TT: Artificial insemination . . .

SG: Yes, she donated an egg.

MO: Even in a situation like that, I know that I would exhibit my will for power in one way or another. I am a helplessly meddlesome person.

SG: For my student, it was a way to get money. Very simple.

LM: There are two more things that we would like to ask. One has to do with the style of "Mental Female." I haven't been able to read your other works, but at least, as for this book, the style. . . it was very disjointed, there is a fragmentation. To what extent do you think your writing has been influenced by other media, like television or the movies. Have these had an effect on your approach to style?

MO: Of course, television was there since I was born. I have been greatly influenced by visual effects of television and film. But I do want my works to be different from movies. I use words and I have a reason for it. I like to experiment with language. For example I love puns. I'm aware of the visual impact in my works but at the same time, I enjoy literary and linguistic experiments. There are certain things that can be done only through fiction. That is what I want to explore. I don't want my works to be an imitation of the visual media.

On the other hand, I am a radical neophilia. I have set up a homepage on the Internet. I have also written a script for a Nintendo television-game. I am also ambitious to incorporate hypertextual methods.

LM: Okay, the last and rather standard question. Are there any other contemporary writers, either Japanese or not, either SF writers or non-SF writers that you especially admire or feel affinities with?

MO: As far as SF authors are concerned, I like Goro Masaki. Other favorite writers of mine are Kazuko Saegusa, Yoriko Shono and Rieko Matsuura.

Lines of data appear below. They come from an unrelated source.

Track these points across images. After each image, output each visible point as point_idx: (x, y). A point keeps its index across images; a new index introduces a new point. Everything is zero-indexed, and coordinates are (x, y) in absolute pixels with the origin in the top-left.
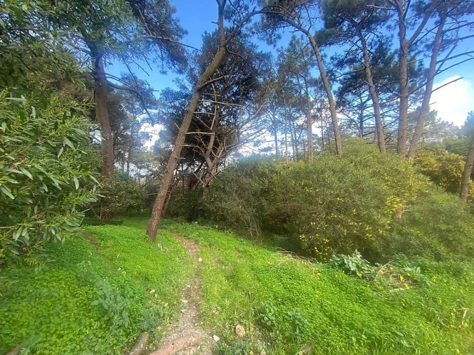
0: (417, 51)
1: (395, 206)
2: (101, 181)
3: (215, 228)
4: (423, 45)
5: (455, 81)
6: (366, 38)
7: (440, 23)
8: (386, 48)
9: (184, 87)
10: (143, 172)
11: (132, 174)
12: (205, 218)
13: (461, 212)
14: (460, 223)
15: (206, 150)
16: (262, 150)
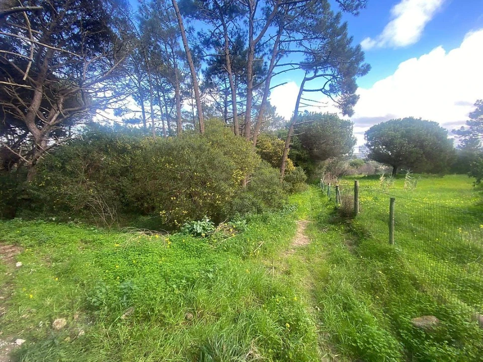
0: (263, 53)
1: (239, 178)
4: (268, 49)
5: (283, 84)
6: (227, 25)
7: (279, 33)
8: (243, 42)
12: (32, 210)
13: (276, 180)
14: (275, 187)
16: (128, 121)
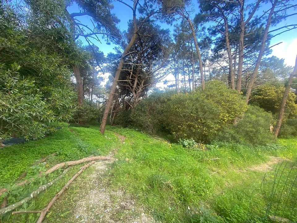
2: (78, 105)
3: (136, 130)
5: (277, 44)
6: (227, 17)
9: (119, 52)
10: (101, 100)
11: (95, 101)
12: (131, 125)
15: (132, 88)
16: (169, 86)
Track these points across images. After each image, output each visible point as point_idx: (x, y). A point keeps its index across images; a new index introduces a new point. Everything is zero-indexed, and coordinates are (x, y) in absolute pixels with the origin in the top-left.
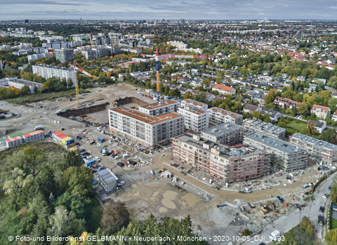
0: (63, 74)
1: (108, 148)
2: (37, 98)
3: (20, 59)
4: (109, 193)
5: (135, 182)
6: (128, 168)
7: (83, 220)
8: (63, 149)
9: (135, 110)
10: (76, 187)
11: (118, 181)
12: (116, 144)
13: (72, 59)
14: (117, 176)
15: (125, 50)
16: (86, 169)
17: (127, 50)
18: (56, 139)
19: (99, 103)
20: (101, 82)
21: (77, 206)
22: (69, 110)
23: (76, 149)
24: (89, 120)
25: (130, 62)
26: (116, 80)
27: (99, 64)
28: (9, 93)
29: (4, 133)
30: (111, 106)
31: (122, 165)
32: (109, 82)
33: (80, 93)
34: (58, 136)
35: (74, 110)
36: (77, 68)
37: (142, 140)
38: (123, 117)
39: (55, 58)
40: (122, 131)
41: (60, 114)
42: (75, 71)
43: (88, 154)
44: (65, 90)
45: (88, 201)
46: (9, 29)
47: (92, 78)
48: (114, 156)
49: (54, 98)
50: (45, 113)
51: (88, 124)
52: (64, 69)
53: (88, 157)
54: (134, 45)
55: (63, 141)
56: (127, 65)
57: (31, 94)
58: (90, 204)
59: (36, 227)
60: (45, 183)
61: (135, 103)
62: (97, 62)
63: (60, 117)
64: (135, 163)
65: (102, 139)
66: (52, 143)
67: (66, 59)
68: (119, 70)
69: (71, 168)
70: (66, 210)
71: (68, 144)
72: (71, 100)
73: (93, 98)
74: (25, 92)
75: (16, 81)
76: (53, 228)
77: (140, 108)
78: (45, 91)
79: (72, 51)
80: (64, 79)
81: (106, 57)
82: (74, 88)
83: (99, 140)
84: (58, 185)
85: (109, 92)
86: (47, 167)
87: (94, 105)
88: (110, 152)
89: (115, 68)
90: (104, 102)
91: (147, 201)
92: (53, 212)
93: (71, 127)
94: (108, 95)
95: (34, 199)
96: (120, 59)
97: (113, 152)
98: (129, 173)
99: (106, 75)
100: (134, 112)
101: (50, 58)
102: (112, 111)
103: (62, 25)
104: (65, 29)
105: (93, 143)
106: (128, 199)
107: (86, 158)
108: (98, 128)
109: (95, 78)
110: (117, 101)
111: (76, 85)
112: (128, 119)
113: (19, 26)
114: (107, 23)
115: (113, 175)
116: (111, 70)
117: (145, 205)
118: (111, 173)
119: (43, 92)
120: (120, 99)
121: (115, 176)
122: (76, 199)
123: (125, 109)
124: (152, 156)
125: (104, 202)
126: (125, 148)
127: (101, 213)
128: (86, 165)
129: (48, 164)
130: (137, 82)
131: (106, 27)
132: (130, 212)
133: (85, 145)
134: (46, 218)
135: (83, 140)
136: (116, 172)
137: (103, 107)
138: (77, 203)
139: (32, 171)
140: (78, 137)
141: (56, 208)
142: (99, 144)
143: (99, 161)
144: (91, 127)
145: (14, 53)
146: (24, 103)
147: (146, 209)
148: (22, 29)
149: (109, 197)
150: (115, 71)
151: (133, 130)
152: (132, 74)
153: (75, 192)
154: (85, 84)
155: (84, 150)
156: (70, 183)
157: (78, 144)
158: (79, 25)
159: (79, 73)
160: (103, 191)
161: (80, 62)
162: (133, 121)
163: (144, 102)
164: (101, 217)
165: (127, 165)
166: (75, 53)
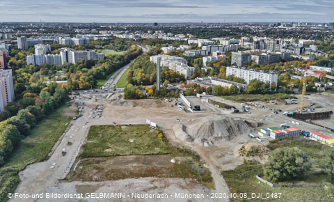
15: (294, 57)
18: (315, 138)
29: (257, 125)
49: (266, 100)
54: (301, 52)
72: (286, 104)
78: (252, 93)
81: (280, 63)
82: (277, 92)
152: (331, 84)
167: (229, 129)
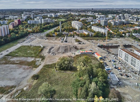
0: (102, 31)
1: (116, 65)
2: (92, 39)
3: (88, 23)
4: (114, 85)
5: (127, 85)
6: (124, 77)
7: (102, 92)
8: (98, 60)
9: (132, 51)
10: (101, 77)
11: (118, 81)
12: (120, 65)
13: (107, 25)
14: (119, 79)
15: (131, 22)
16: (106, 71)
17: (133, 23)
18: (96, 55)
19: (115, 45)
20: (118, 36)
21: (100, 85)
22: (102, 45)
23: (103, 61)
24: (110, 51)
25: (133, 28)
26: (125, 36)
27: (118, 28)
28: (83, 35)
29: (80, 49)
30: (120, 47)
31: (122, 75)
32: (122, 36)
33: (108, 39)
34: (97, 54)
35: (104, 46)
36: (108, 29)
37: (134, 67)
38: (125, 54)
39: (100, 24)
40: (124, 60)
41: (99, 46)
42: (107, 30)
43: (107, 65)
44: (102, 37)
45: (105, 85)
46: (86, 12)
47: (114, 34)
48: (118, 70)
49: (97, 39)
50: (94, 44)
51: (109, 53)
52: (103, 29)
53: (107, 66)
54: (137, 20)
55: (98, 57)
56: (131, 30)
57: (90, 37)
58: (105, 86)
59: (85, 86)
60: (90, 71)
61: (133, 48)
62: (117, 27)
63: (98, 47)
64: (128, 77)
65: (114, 61)
66: (94, 57)
67: (104, 24)
68: (127, 31)
69: (99, 69)
70: (96, 85)
71: (100, 59)
72: (104, 41)
73: (113, 42)
74: (88, 36)
75: (86, 31)
76: (90, 89)
77: (135, 51)
78: (95, 36)
79: (107, 21)
80: (102, 33)
81: (122, 25)
82: (106, 37)
83: (113, 61)
84: (94, 73)
85: (120, 41)
86: (91, 65)
87: (113, 45)
88: (117, 67)
89: (125, 30)
90: (118, 45)
91: (132, 97)
92: (91, 83)
93: (102, 52)
94: (120, 42)
95: (86, 76)
96: (128, 27)
97: (118, 68)
98: (125, 80)
99: (120, 33)
100: (132, 53)
101: (98, 24)
102: (121, 50)
103: (105, 10)
104: (106, 12)
105: (110, 61)
106: (123, 92)
107: (106, 66)
108: (113, 56)
109: (115, 33)
110: (123, 45)
111: (107, 35)
112: (128, 55)
113: (89, 11)
114: (125, 10)
115: (117, 78)
116: (123, 31)
117: (130, 98)
118: (116, 77)
119: (94, 36)
120: (125, 45)
121: (118, 79)
122: (100, 82)
123: (127, 50)
124: (138, 76)
125: (111, 88)
126: (124, 68)
127: (109, 92)
128: (106, 70)
129: (92, 64)
130: (135, 38)
131: (124, 12)
132: (122, 98)
133: (107, 61)
134: (89, 84)
135: (106, 59)
136: (118, 77)
137: (117, 47)
138: (100, 84)
139: (86, 65)
140: (104, 57)
141: (92, 82)
142: (112, 63)
143: (111, 70)
144: (110, 54)
145: (87, 21)
146: (87, 40)
147: (131, 100)
148: (90, 12)
149: (114, 87)
150: (125, 31)
151: (130, 61)
152: (133, 34)
153: (100, 79)
154: (111, 36)
155: (106, 63)
156: (98, 74)
157: (104, 60)
158: (112, 10)
159: (109, 31)
160: (111, 83)
161: (110, 26)
162: (130, 57)
163: (138, 49)
164: (109, 94)
165: (124, 76)
166: (108, 22)
167: (66, 49)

MK: Finally, as a way of supporting the answer that was given to the question asking about Ohara background, I should point out that her specialty in university was psychology. She graduated from Sacred Heart University, which is a Catholic school.

MO: Yes, but first, there was "me"--that is, the identity of myself came first, and only later did I become assimilated into psychology, or Christianity. This logic is applicable to my obsession with monsters, K/S fiction, SF, personal computers, Internet and other things I have been fascinated with.

TT: Yoriko Shono also said the same thing. She said her own identity and subjectivity came first . . . it was the one and only standard.

LM: Have you ever been tempted to write non-SF or nongenre work?MO: What I have long been conscious of is the notion of avant-garde. To me, SF is the greatest form of avant-garde. Recently, however, I feel like writing standard, hard-core SF novels without gaudy gadgets. I want my novels to be read not only by SF fans but also by other kinds of reader. But of course, since I am a SF writer basically, I cannot live without the twister of imagination.